Elizabeth doesn’t suspect Jane, since she knows Jane would never be stupid enough to endanger her family like that (ha!), and has turned all of her suspicion onto her fiancé the Archduke. And now she’s going to hit him where it hurts: his wallet. She hires Sir Francis Drake (yes, that Sir Francis Drake) to do what he does best and pillage a Portuguese freighter full of gold that’s headed straight to Austria and into the pockets of the Archduke’s family. But this is an unsanctioned mission and he needs to keep England out of it. Drake is all like, stop pirate-splaining, lady. I GET IT.
He completes his mission quite handily, but upon his arrival back at English Court, he informs his queen about one very large and very Spanish problem: On their way back, they got into a bit of a “thing” with the Spanish Armada. Thinking he could sail through in peace if he let his English sails fly, he let the Armada know exactly who he’s working for. Things escalated and he took down two Spanish ships. It’s terrible PR, but it also gives King Philip of Spain a reason for attacking England — something he’s been hankering to do for quite some time. Sir Francis Drake’s botched mission may have just thrown England into a war with the greatest power in Europe.

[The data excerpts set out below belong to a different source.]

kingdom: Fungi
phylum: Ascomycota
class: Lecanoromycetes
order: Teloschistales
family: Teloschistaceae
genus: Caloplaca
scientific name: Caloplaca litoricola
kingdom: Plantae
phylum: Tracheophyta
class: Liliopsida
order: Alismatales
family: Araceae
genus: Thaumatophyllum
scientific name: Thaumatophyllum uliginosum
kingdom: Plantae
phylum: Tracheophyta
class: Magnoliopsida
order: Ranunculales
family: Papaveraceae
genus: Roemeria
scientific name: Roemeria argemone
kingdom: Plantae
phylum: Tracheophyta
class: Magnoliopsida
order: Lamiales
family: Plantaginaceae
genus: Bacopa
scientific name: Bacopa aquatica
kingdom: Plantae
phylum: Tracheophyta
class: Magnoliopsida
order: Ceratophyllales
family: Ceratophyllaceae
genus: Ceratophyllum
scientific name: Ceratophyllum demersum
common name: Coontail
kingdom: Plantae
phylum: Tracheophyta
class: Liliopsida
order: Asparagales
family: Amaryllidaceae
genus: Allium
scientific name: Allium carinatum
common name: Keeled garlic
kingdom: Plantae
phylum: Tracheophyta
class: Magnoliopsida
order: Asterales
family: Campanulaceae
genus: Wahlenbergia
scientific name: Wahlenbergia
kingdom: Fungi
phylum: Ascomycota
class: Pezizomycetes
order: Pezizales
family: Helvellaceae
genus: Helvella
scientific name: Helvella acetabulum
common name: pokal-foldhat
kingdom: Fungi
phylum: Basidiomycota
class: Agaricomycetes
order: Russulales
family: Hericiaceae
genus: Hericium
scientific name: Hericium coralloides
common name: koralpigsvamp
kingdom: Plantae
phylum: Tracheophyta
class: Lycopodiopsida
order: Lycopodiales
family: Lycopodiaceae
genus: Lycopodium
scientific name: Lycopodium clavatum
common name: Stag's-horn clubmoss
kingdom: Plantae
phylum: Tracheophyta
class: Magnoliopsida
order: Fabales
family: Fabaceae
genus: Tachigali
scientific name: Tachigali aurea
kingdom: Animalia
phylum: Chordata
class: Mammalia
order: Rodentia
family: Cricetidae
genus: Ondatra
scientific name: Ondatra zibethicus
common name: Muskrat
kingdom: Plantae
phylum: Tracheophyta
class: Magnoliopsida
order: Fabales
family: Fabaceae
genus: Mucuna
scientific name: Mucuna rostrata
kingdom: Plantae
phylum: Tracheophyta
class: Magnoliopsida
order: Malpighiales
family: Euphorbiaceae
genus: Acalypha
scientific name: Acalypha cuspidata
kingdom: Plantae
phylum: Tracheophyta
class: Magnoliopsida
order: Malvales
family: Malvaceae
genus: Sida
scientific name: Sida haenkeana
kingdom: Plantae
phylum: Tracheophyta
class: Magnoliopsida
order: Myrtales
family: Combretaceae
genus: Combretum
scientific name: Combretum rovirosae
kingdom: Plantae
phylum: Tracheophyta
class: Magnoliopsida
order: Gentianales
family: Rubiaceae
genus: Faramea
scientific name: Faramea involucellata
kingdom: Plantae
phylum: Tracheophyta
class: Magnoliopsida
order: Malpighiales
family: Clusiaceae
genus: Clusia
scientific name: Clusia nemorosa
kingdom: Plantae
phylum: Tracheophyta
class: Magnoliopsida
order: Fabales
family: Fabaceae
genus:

Drake does help Elizabeth with one problem though — he reminds her that she’s the Queen of England, and everyone will always want something from her. Anyone who says otherwise is lying. You know, like her servant Jane who says she would help take out the Archduke for the queen just because she is that loyal. It all finally clicks for Elizabeth: Jane is behind Gideon’s death, not the Archduke. That’s enough to earn Jane a one-way ticket to the Tower. Lizzie’s angry, you guys. I’d be scared if I were Spain.
Outfit of the Week: Royals, you know how I fall madly in love with a fabulous collar, so as surprising as it may seem given my feelings toward a certain peasant-turned-royal mistress, Nicole wins OOTW. Is she trying too hard to fit in? Sure. But I appreciate that her idea of “fitting in” is a ridiculously large piece of fabric around her neck. Get it, Nicole.